Personal information
- Born: 16 September 1985 (age 40) Częstochowa, Poland

Chess career
- Country: Poland (until 2018) England (since 2018)
- Title: Woman Grandmaster (2012)
- FIDE rating: 2279 (December 2021)
- Peak rating: 2324 (June 2016)

= Katarzyna Toma =

Polish-English chess player (born 1985)

Katarzyna Toma (born 16 September 1985) is a Polish chess player who has represented England since 2018. She holds the title of Woman Grandmaster and also works as a veterinary surgeon.

==Chess career==
In 2000, she won the Polish Junior Championship (U16) in Wisła, and a year later, won the bronze medal in the final of the Polish Junior Championship (U20) in Brzeg Dolny. In 2001, she first time appeared in the Polish Women's Chess Championship's final and ranked 6th. In the subsequent years, she regularly took part in national championships finals.

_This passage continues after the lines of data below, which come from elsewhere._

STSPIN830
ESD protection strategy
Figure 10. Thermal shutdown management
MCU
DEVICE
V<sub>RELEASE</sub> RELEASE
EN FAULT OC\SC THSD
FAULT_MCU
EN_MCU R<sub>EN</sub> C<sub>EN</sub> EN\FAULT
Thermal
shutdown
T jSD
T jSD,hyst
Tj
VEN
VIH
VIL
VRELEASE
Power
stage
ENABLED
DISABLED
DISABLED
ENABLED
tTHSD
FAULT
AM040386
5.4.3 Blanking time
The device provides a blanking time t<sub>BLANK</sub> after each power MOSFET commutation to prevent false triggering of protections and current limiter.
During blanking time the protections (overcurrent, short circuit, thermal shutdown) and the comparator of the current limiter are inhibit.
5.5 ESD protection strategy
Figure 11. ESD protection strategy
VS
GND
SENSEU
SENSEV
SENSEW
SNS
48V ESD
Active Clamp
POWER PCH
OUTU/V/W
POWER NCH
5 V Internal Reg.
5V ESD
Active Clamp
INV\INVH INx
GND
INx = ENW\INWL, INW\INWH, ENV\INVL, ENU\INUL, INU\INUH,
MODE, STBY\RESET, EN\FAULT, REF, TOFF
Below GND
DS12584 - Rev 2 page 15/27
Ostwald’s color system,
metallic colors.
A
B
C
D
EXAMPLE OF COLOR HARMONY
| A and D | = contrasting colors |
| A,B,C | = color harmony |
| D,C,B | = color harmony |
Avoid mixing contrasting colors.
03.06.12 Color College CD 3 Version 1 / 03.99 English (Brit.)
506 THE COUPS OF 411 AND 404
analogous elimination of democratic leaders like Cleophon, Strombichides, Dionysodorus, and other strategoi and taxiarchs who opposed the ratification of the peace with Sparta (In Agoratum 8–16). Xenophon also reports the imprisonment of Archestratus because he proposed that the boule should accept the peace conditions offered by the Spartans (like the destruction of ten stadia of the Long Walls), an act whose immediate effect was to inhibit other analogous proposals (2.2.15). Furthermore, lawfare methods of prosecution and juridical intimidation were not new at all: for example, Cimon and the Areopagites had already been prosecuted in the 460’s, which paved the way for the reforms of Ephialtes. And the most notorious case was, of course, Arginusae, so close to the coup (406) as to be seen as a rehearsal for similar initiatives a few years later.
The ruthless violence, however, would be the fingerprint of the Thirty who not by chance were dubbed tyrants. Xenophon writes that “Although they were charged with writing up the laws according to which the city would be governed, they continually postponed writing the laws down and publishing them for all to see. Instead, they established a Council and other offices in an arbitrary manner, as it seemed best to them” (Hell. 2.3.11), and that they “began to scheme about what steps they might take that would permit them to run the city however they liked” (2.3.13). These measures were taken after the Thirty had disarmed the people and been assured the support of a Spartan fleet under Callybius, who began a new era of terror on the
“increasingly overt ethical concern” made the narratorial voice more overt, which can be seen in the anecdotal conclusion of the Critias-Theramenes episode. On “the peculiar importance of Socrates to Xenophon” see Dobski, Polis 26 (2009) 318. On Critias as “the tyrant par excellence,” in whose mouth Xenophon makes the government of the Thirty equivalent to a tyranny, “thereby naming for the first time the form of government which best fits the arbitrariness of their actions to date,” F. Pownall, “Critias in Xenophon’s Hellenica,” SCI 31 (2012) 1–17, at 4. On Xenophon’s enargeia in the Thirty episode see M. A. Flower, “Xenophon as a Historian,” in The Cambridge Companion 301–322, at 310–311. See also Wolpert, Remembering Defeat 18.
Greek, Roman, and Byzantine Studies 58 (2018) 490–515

As a junior also Katarzyna Toma successfully played in rapid chess (2001 - won Europe Junior Championship in Novi Sad, 2001 - won Polish Junior Championship, 2000 - bronze medal in Polish Junior Championship) and blitz chess tournaments (2001 - silver medal in Europe Junior Championship, 2000 and 2001 - twice won Polish Junior Championship).

In 2003 Katarzyna Toma received Woman International Master (WIM) title. In 2004, she sharing second place in an international chess tournament in Frýdek-Místek and completing the first Woman Grandmaster norm. In 2007 in the same city achieved another success, taking second place in the Pobeskydi Hamont Cup and completing the second Woman Grandmaster norm. Also Katarzyna Toma won the title of vice-champion in Rapid chess. In 2011, she won the women's classification of the traditional Cracovia chess tournament in Kraków, completing the third Woman Grandmaster norm.

Katarzyna Toma played for Poland in European Team Chess Championship:
- In 2011, won team silver medal at reserve board in the 9th European Team Chess Championship (women) in Porto Carras (+2, =0, -2),
- In 2013, at reserve board (Poland III) in the 10th European Team Chess Championship (women) in Warsaw (+5, =3, -1).

Also she won 2 gold medals (2008) in Polish Women's Team Chess Championships.

In 2014, she won the second place (behind Merab Gagunashvili) in the tournament South African Open in the Bloemfontein.

In 2014 Katarzyna Toma was the coach of South Africa women's team at 41st Chess Olympiad in Tromsø.

In 2018, she transferred from the Polish to the English Chess Federation and has since played for the English national team.